FDA Warning for DMAA

April 16, 2012 — The U.S. Food and Drug Administration (FDA) has published a new Consumer Warning about DMAA. They have determined that supplements containing DMAA are illegal and they are using “all available tools” to ensure that DMAA is no longer distributed or sold. They also warned that the stimulant can raise blood pressure and potentially cause heart attacks and other health problems.

About a year ago, the FDA sent warning letters to 10 manufacturers of DMAA supplements. All but one manufacturer complied with the warning and stopped using DMAA in their products. The manufacturer who resisted, USPLabs, also sells the two most popular DMAA supplements: Jack3d (pronounced “Jacked”) and OxyElite Pro. These products are still widely available at major supplement retailers, such as GNC.

According to the FDA, USPLabs responded to the warning letter by submitting published studies that challenge the FDA’s conclusions about DMAA. The FDDA found that that information was “insufficient to defend the use of DMAA as an ingredient in dietary supplements.”

· · · ·

* ASSIGNMENT *
Answer these questions about the passage on the FDA warning:
1. On what date was the FDA's new Consumer Warning about DMAA published?
2. How many manufacturers of DMAA supplements received warning letters from the FDA about a year earlier?
3. What did USPLabs submit in response to its warning letter?

· · · ·

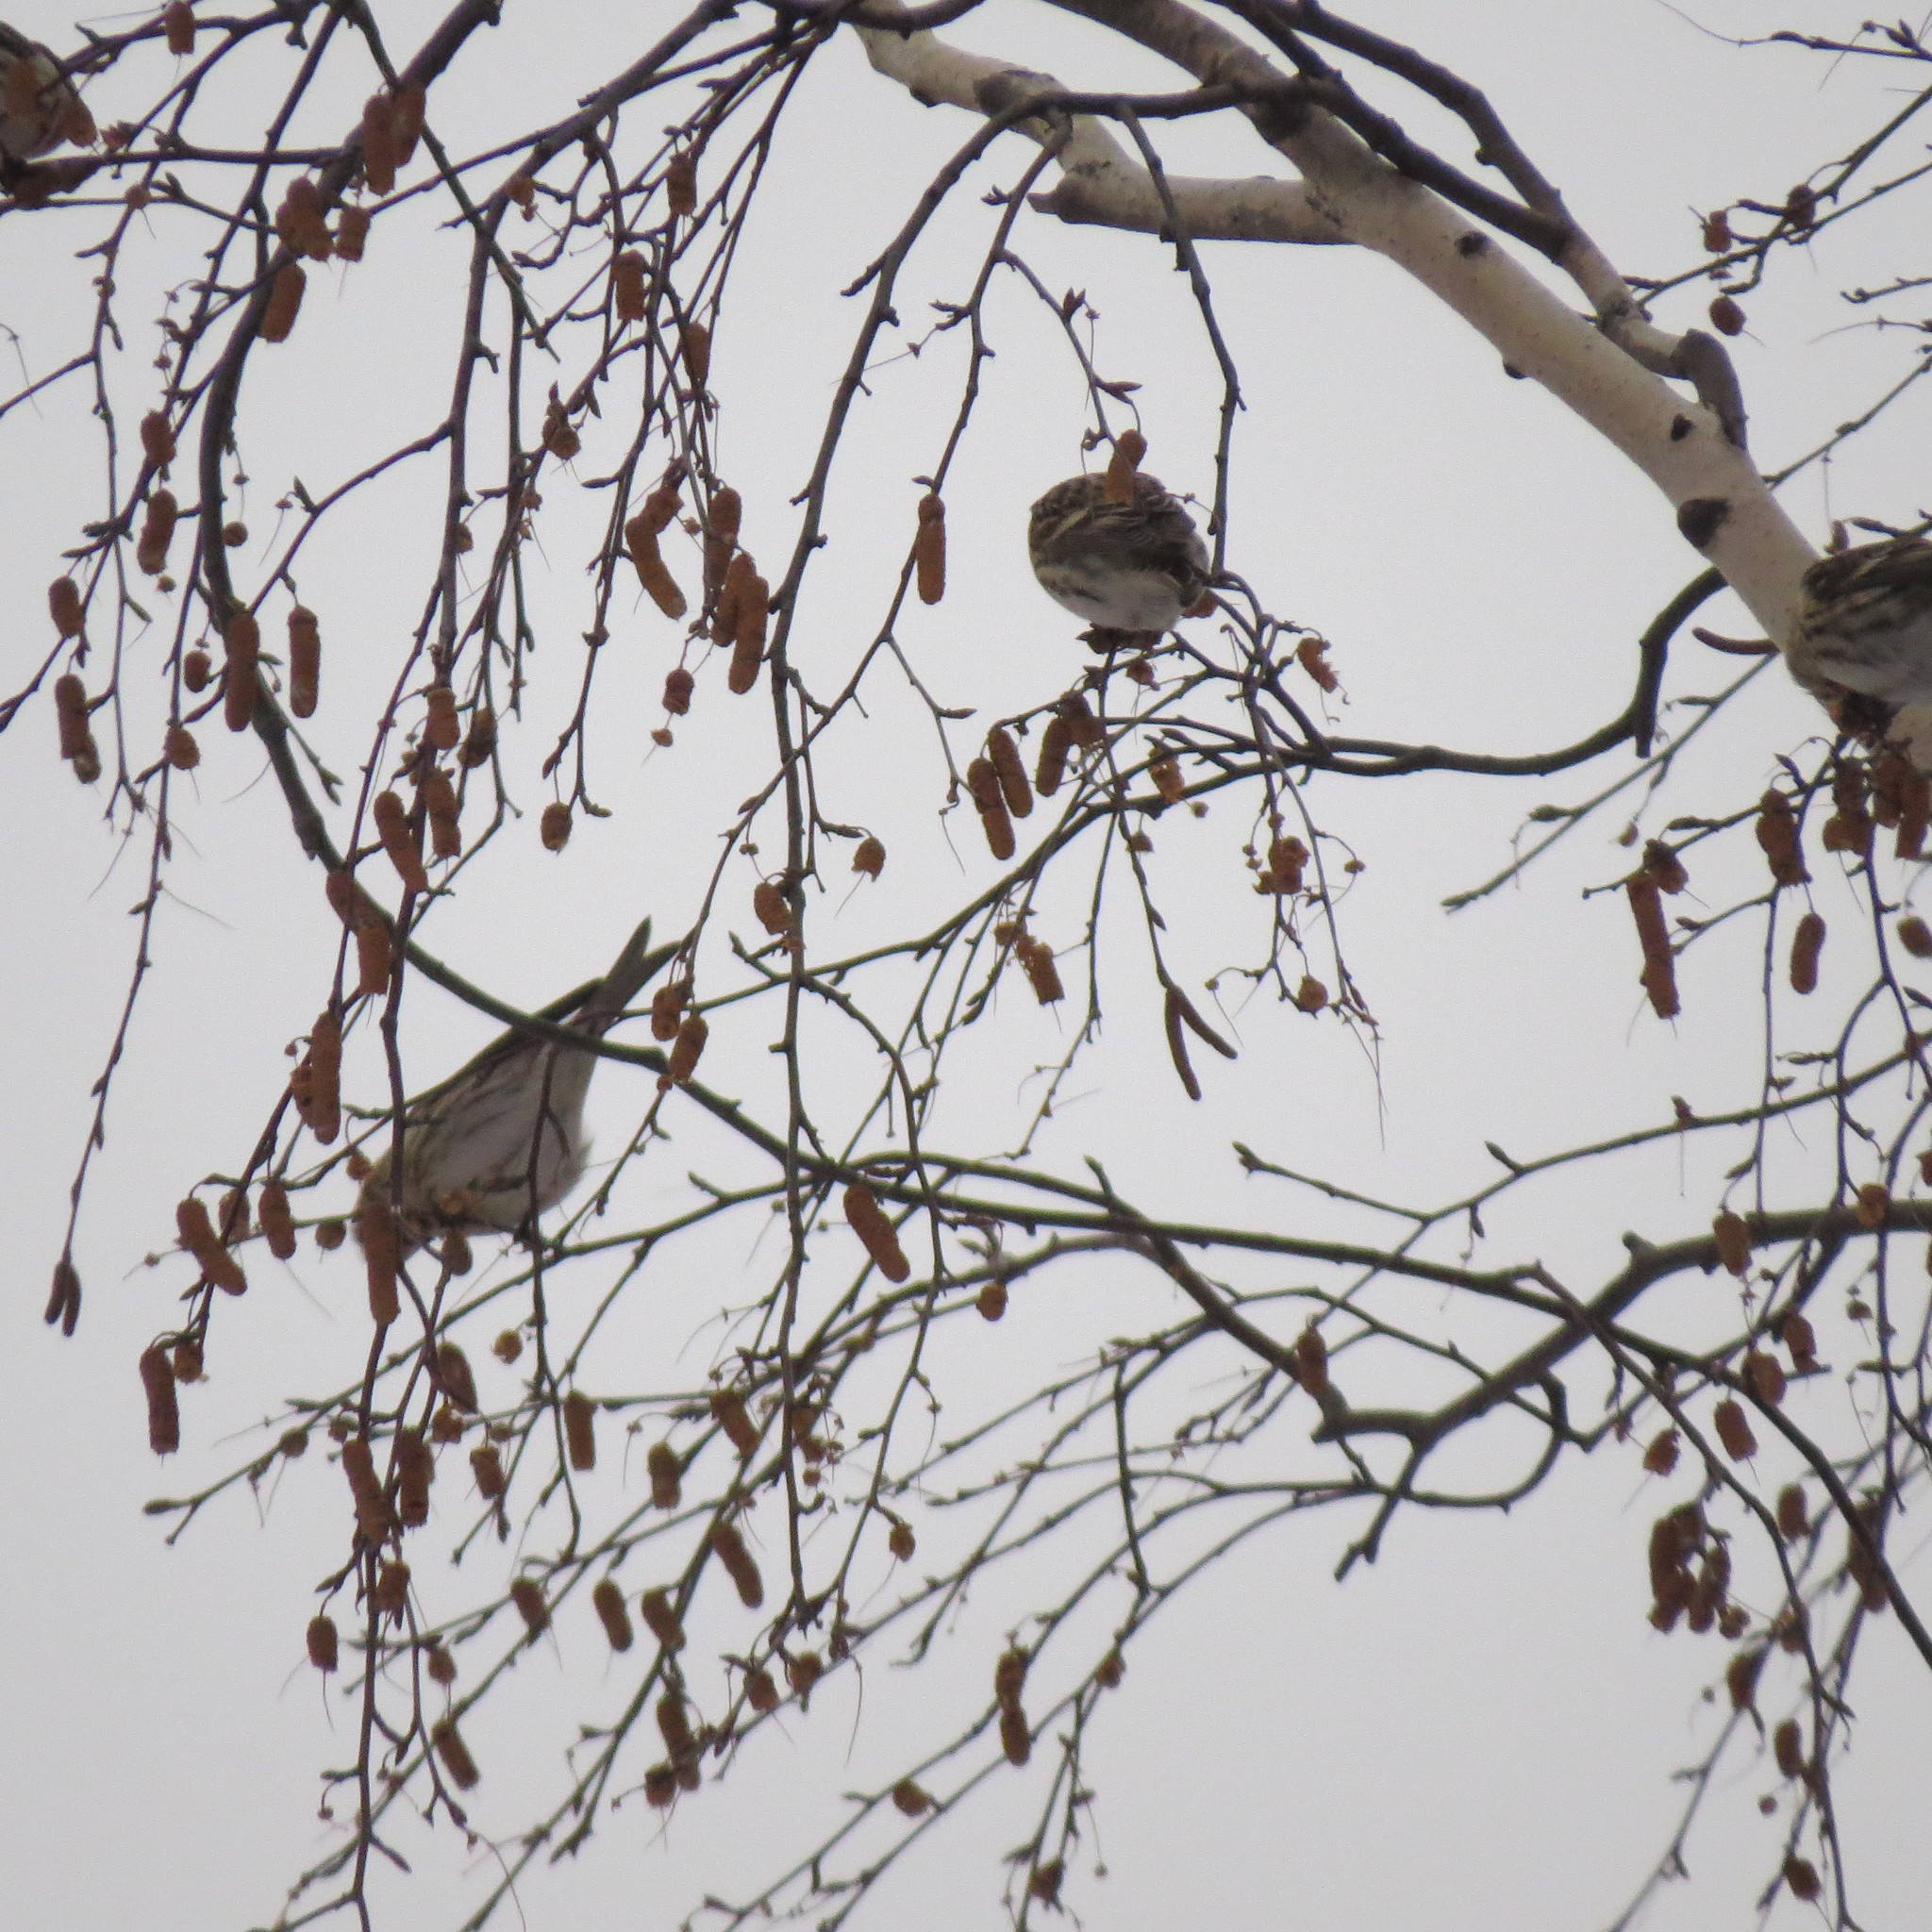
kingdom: Animalia
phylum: Chordata
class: Aves
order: Passeriformes
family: Fringillidae
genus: Acanthis
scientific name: Acanthis flammea
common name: Common redpoll
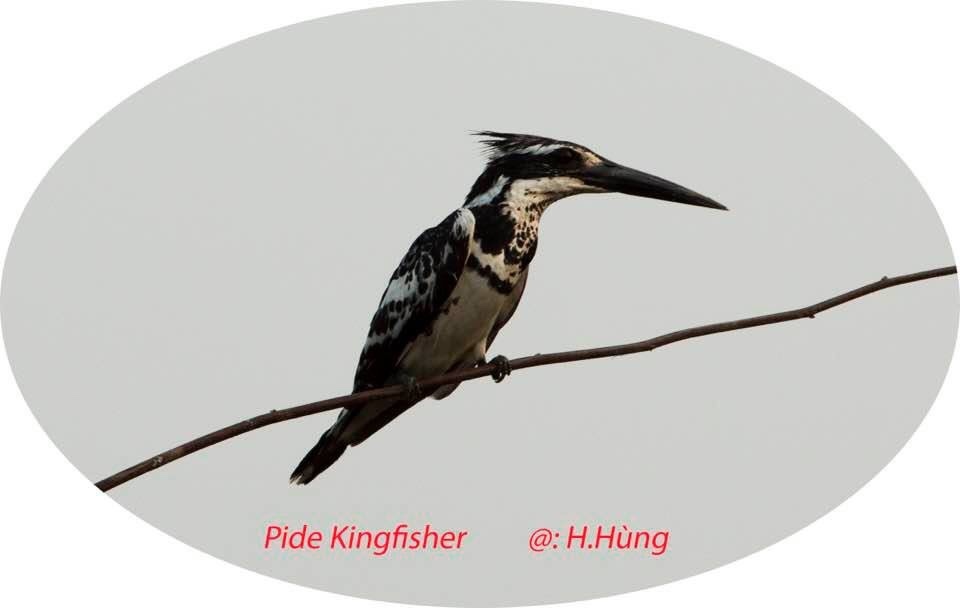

· · · ·

* RESPONSE TO THE EXERCISE *
1. April 16, 2012.
2. Ten.
3. Published studies that challenge the FDA's conclusions about DMAA.